Saint1Blessed Victoria Diez Y Bustos De Molina (1903-1936)

Blessed Victoria Diez Y Bustos De Molina was born in Seville, Spain, the only child of a deeply Christian family of modest means. She studied to become a teacher, while attending art classes at the School of Arts and Crafts in Seville. She had many fine human qualities and a deep faith expressed in an intense spiritual life. Early on, she felt drawn to making a radical commitment to God, eventually joining the Teresian Association in Seville.

Her first teaching assignment was at Cheles, a small town near the Portuguese border. When she asked for a transfer to Seville so she could help her family, the new assignment was to Hornachuelos, where she lived and taught until her death.

A competent and dedicated teacher, Victoria wholeheartedly supported the parish priest in all the tasks of evangelisation: Catholic Action, catechesis, the Eucharistic apostolate, adult education. Her charity, especially towards the most needy children in the class, was apparent to everyone. It was obvious that the she did without necessities in order to give to others.

Throughout these years, Victoria lived in profound communion with the Teresian Association, whose founder directly inspired and formed her vocation. The secret of her apostolate was her closeness to God: ‘Praying before the Blessed Sacrament I find strength, courage, light, and all the love I need to help those entrusted to me on the way of salvation,’ she wrote.

The difficult circumstances that arose in 1936 at the start of the Spanish Civil War led to an open attack on the Church in Hornachuelos. At nightfall on 11 August, Victoria and 17 others were taken to the town hall and later to a house set up as a prison. She remained calm, quiet and prayerful, encouraging her companions to remain faithful: ‘Come on,’ she said, ‘our reward is waiting for us!’ At daybreak, all 18 were escorted to an abandoned mine shaft at Rincón and cruelly martyred. Her final words were ‘Long live Christ the King!’

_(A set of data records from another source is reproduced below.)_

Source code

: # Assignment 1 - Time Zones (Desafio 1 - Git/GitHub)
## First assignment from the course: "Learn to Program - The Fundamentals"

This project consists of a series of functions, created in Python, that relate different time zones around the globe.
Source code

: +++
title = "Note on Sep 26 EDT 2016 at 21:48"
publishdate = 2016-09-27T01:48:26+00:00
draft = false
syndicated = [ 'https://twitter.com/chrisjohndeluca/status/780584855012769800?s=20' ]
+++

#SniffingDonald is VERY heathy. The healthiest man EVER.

Blessed Victoria, help us to be deeply committed to our faith, even to death.

(Source: Internet – various)

Saint2Saint Peter Faber (1506-1546)

Peter Faber was born at Villaret, Savoy. As a child he tended his father’s sheep. His education was undertaken first by a priest at Thônes, then a neighbouring school. In 1525 he arrived in Paris where, admitted gratuitously, he became a good friend of Saints Francis Xavier and Ignatius of Loyola.

Ordained in 1534, Peter received, that same year, the vows of Ignatius and his five companions. After Ignatius, Faber was the one whom the Jesuits considered, by reason of his profound knowledge, gentle sanctity, and influence over souls, the most eminent.

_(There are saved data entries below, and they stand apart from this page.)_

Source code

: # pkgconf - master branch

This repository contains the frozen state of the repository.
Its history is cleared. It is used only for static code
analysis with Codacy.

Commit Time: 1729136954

After some months of preaching and teaching in Rome, the pope sent him to Parma and Piacenza, where he brought about a revival of Christian piety. Recalled to Rome, Faber was sent to Germany to uphold Catholicism at the Diet of Worms. Obedience sent him to many parts of Europe, and everywhere he inculcated fervour and implanted the seeds of vocations among the young. In Spain and Portugal, he was considered an angel of God.

Faber, at forty, was wasted by his incessant labours and his unceasing journeys, always made on foot. The pope, however, thought of sending him to the Council of Trent as theologian of the Holy See. Called to Rome, Faber, weakened by fever, arrived there 17 July, 1546, to die in the arms of St. Ignatius.

Saint Peter, fill us with zeal for the spreading of the faith.

(Source: http://www.newadvent.org/cathen/11767a.htm)

Saint3Saint Roch

Saint Roch was a French noble who early on developed a sympathy for the poor and sick. He was reported to have been born with the image of a red cross on his breast. At the age of 20, with both his parents having died, he gave his fortune to the poor, and became a mendicant pilgrim.

While on pilgrimage, Roch encountered an area afflicted with plague. He stayed to minister to the sick, and effected several miraculous cures, usually by making the sign of the cross over the sick person, but contracted the plague himself. He walked into a forest to die, but was befriended by a dog, which fed him with food stolen from his master’s table, and Roch eventually recovered.

When Roch returned to Montpellier, France, he was arrested for being a spy. He languished in jail for five years, never mentioning his noble connections.

Saint Roch, protect us from pestilence of body and soul.